(The data)

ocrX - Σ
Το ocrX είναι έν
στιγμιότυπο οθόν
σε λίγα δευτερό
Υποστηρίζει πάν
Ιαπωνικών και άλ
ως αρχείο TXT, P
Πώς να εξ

(End The data)
(The data)

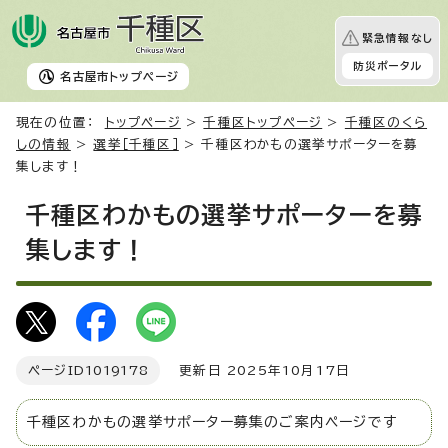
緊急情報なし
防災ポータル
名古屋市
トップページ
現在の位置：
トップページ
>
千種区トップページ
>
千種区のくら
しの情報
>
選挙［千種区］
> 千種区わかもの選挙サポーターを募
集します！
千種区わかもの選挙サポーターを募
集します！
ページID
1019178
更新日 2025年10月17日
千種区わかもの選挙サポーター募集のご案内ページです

(End The data)

Work task :: Find each line above that contains the string "千種区わかもの選挙サポーターを募", and copy every one of those lines.

Final answer ::
> 千種区わかもの選挙サポーターを募
千種区わかもの選挙サポーターを募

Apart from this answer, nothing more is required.